### The problem
For the word "GenerationSoftware", search the records and show each line in which it occurs.

### Listed entries
"""

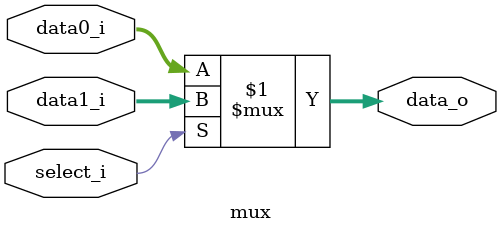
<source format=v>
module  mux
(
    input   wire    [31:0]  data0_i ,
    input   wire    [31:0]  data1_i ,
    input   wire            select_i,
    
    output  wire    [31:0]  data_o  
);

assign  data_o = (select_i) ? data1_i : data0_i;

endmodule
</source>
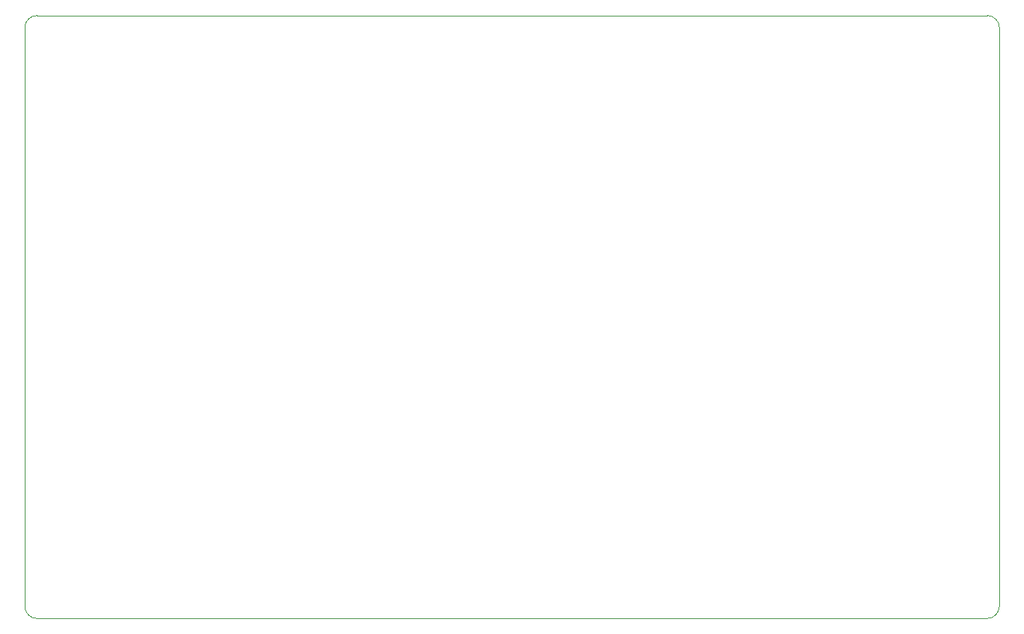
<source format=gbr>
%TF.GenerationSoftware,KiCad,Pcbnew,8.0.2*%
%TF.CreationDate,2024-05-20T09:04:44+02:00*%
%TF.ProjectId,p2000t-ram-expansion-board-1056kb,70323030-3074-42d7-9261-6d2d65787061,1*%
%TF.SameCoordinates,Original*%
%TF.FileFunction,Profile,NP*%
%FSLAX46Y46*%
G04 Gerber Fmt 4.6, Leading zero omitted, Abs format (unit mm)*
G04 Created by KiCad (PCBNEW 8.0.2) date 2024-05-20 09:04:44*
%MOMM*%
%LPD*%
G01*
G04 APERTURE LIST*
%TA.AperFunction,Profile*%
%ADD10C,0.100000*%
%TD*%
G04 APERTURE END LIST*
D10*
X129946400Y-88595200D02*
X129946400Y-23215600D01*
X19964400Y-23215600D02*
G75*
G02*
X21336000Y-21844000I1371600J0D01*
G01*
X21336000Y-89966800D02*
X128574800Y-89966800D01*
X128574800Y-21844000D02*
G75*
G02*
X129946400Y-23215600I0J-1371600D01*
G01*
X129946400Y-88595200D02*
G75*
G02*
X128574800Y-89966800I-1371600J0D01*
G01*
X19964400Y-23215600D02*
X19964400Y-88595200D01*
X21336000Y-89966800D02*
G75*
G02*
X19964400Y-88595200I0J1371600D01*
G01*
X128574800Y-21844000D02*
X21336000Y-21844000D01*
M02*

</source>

"""
"""

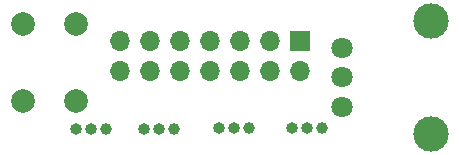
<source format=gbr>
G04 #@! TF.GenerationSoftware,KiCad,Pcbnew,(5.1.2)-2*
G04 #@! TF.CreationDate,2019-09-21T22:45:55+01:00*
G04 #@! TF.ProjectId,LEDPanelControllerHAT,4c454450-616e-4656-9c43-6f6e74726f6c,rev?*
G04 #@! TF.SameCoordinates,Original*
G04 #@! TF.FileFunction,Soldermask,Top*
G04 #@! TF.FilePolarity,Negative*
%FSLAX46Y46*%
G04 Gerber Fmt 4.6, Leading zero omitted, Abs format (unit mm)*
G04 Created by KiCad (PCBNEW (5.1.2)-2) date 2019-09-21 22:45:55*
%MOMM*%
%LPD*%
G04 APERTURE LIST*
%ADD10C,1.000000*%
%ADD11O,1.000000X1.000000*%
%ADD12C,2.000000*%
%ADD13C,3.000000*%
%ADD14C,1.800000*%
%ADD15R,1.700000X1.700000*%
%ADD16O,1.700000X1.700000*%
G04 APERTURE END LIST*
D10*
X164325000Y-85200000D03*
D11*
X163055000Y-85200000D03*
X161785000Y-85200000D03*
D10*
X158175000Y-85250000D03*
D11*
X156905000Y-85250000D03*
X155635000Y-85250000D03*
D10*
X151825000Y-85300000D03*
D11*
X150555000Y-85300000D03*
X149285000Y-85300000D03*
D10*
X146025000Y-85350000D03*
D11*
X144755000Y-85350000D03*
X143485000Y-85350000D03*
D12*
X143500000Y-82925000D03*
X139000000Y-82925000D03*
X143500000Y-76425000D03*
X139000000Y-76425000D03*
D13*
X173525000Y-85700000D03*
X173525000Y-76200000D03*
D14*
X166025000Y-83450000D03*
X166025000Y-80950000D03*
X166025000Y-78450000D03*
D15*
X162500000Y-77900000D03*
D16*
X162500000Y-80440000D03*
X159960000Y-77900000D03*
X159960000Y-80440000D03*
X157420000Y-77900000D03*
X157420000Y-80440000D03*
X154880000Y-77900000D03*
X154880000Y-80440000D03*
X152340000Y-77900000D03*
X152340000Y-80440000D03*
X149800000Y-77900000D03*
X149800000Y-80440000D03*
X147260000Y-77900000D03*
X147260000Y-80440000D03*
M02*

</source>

"""

### Output
%TF.GenerationSoftware,KiCad,Pcbnew,8.0.2*%
G04 #@! TF.GenerationSoftware,KiCad,Pcbnew,(5.1.2)-2*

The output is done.